Chose singulière ; à Madrid, on aurait été enclin, disait-on, à céder sur ce point aux instances du prince de Bismarck. Le Pape avait résisté, se bornant à affirmer purement et simplement la souveraineté de l’Espagne sur les îles Carolines et Palaos. Les Espagnols devaient savoir gré à Léon XIII de n’avoir pas voulu assumer la responsabilité des combinaisons minutieuses au moyen desquelles l’Allemagne avait su se faire concéder de très grands avantages en échange de la reconnaissance de la priorité de l’occupation espagnole des îles Carolines et Palaos et de la souveraineté qui en résultait pour S. M. Catholique. Aussi arriva-t-il à un diplomate prussien de dire à cette occasion : « Messieurs les hidalgos seront satisfaits dans leur orgueil, mais nous avons obtenu tout ce que nous désirions. »

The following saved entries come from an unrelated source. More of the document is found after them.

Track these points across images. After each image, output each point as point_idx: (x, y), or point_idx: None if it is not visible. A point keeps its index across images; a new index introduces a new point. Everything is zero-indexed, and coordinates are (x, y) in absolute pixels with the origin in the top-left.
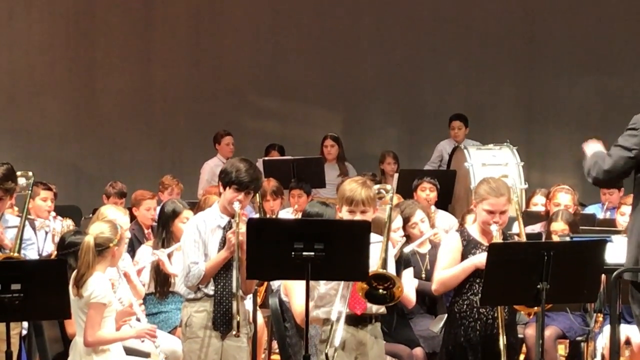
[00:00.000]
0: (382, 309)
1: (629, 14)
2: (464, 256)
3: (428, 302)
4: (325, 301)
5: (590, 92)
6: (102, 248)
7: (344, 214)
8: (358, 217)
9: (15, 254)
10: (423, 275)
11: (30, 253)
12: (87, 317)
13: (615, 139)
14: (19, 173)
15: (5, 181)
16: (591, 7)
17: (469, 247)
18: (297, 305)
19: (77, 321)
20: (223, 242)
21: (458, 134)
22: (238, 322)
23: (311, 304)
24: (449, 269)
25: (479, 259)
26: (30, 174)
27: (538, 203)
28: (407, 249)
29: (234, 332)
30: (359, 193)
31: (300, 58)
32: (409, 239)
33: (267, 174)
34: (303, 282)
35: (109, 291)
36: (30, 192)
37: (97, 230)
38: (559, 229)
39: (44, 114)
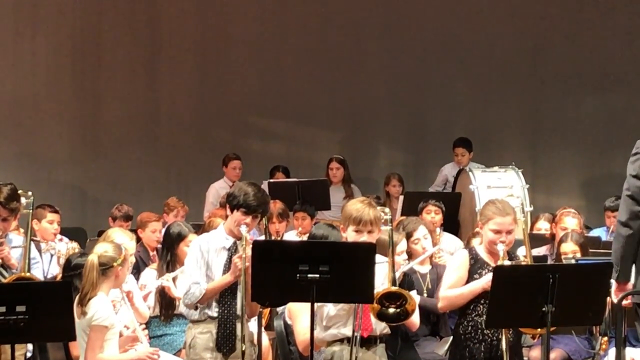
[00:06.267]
0: (386, 330)
1: (633, 35)
2: (470, 274)
3: (433, 318)
4: (333, 322)
5: (595, 114)
6: (105, 267)
7: (349, 234)
8: (364, 237)
9: (27, 274)
10: (425, 295)
11: (36, 272)
12: (88, 339)
13: (621, 159)
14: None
15: (10, 201)
16: (595, 28)
17: (476, 266)
18: (301, 331)
19: (80, 343)
20: (228, 264)
21: (462, 160)
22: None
23: (317, 328)
24: (457, 288)
25: (487, 280)
26: (30, 193)
27: (542, 228)
28: (408, 265)
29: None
30: (366, 213)
31: (306, 80)
32: (410, 256)
33: (273, 196)
34: (308, 308)
35: (111, 314)
36: (31, 211)
37: (100, 249)
38: (569, 250)
39: (49, 136)
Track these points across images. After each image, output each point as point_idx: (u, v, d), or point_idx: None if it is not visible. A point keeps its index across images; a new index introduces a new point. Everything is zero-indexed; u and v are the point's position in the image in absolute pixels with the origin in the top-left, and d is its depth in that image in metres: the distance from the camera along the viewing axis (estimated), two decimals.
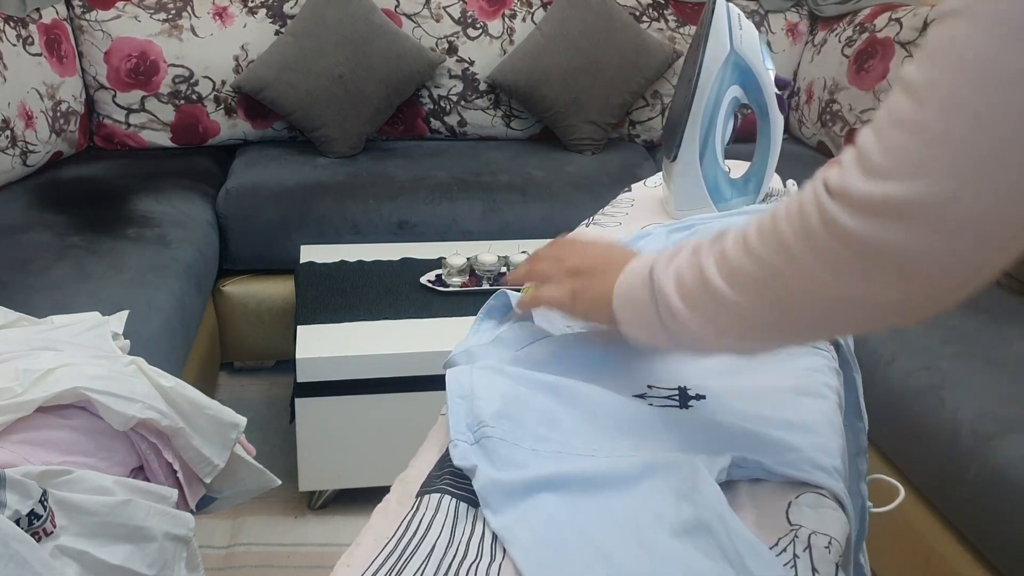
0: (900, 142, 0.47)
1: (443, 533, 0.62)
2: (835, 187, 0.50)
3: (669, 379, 0.78)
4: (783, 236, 0.54)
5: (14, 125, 1.98)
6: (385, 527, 0.63)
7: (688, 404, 0.75)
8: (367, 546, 0.62)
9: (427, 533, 0.62)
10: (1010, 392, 1.37)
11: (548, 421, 0.71)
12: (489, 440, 0.68)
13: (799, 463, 0.67)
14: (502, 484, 0.64)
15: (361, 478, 1.79)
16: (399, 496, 0.67)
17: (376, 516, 0.65)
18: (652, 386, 0.78)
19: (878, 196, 0.47)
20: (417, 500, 0.65)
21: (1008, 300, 1.64)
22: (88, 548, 0.90)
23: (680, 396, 0.76)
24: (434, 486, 0.66)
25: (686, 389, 0.77)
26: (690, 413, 0.74)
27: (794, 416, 0.74)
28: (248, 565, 1.68)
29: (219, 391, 2.20)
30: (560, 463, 0.67)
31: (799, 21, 2.63)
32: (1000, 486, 1.25)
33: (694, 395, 0.76)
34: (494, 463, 0.66)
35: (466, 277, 1.87)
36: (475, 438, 0.69)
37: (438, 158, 2.38)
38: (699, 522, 0.60)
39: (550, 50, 2.40)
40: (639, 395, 0.76)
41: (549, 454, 0.68)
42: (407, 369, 1.69)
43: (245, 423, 1.16)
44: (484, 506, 0.63)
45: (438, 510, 0.64)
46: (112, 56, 2.27)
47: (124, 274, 1.67)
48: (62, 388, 1.00)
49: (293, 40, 2.29)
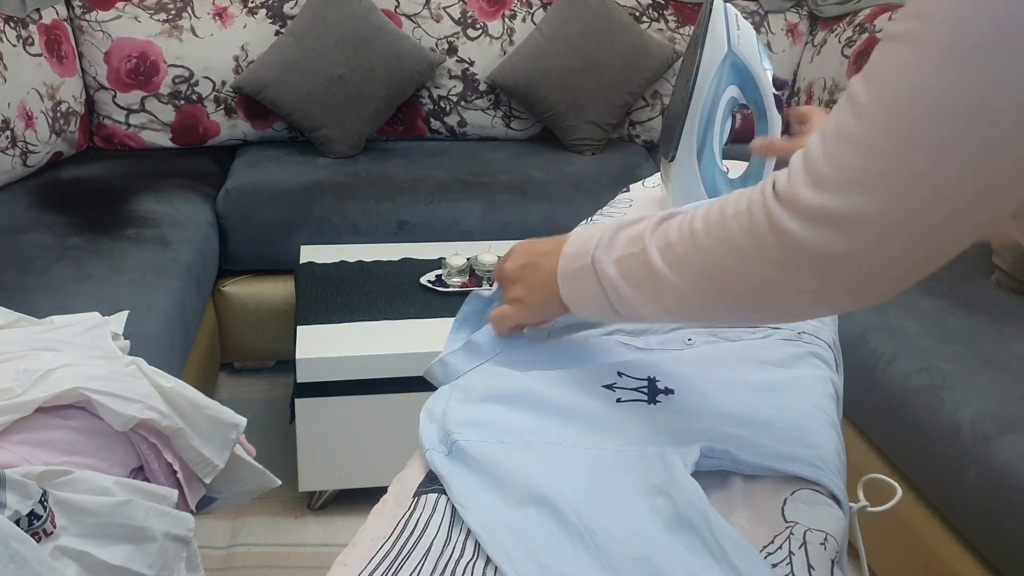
0: (843, 155, 0.50)
1: (440, 532, 0.62)
2: (782, 192, 0.53)
3: (639, 369, 0.79)
4: (729, 230, 0.57)
5: (14, 125, 1.98)
6: (382, 527, 0.63)
7: (656, 399, 0.75)
8: (364, 546, 0.62)
9: (424, 532, 0.62)
10: (1010, 392, 1.37)
11: (515, 419, 0.72)
12: (457, 445, 0.68)
13: (769, 457, 0.67)
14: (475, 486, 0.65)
15: (361, 478, 1.79)
16: (396, 496, 0.67)
17: (373, 516, 0.66)
18: (622, 373, 0.78)
19: (821, 206, 0.51)
20: (414, 500, 0.65)
21: (1008, 300, 1.64)
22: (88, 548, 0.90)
23: (649, 389, 0.76)
24: (431, 486, 0.67)
25: (655, 380, 0.77)
26: (658, 409, 0.74)
27: (771, 409, 0.74)
28: (248, 565, 1.68)
29: (219, 391, 2.20)
30: (529, 457, 0.67)
31: (799, 21, 2.63)
32: (1000, 486, 1.25)
33: (663, 388, 0.76)
34: (468, 466, 0.67)
35: (466, 277, 1.87)
36: (447, 448, 0.69)
37: (438, 158, 2.38)
38: (680, 517, 0.60)
39: (550, 50, 2.40)
40: (608, 385, 0.76)
41: (518, 444, 0.69)
42: (407, 369, 1.69)
43: (245, 423, 1.16)
44: (463, 511, 0.63)
45: (435, 510, 0.64)
46: (112, 56, 2.28)
47: (124, 274, 1.67)
48: (62, 388, 1.00)
49: (293, 40, 2.29)
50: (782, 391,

Le prince de Bismarck fut du reste honoré dans cette circonstance d’une faveur signalée, puisque Léon XIII, en même temps qu’il faisait envoyer à l’Excelso viro Magno Cancellario l’ordre du Christ, lui adressa, le 31 décembre 188a, une lettre des plus flatteuses pour le remercier d’avoir, en recourant à sa médiation, rendu hommage au pontificat romain. ¬¬¬

II

Que devait rapporter au chef suprême de l’Eglise l’hommage solennel qu’il avait cru devoir ainsi rendre à la prépotence de l’homme qui personnifiait, quoiqu’il crût devoir quelquefois s’en défendre, le système de l’hostilité à la religion romaine, auquel on donne encore aujourd’hui le nom de Culturkampf ?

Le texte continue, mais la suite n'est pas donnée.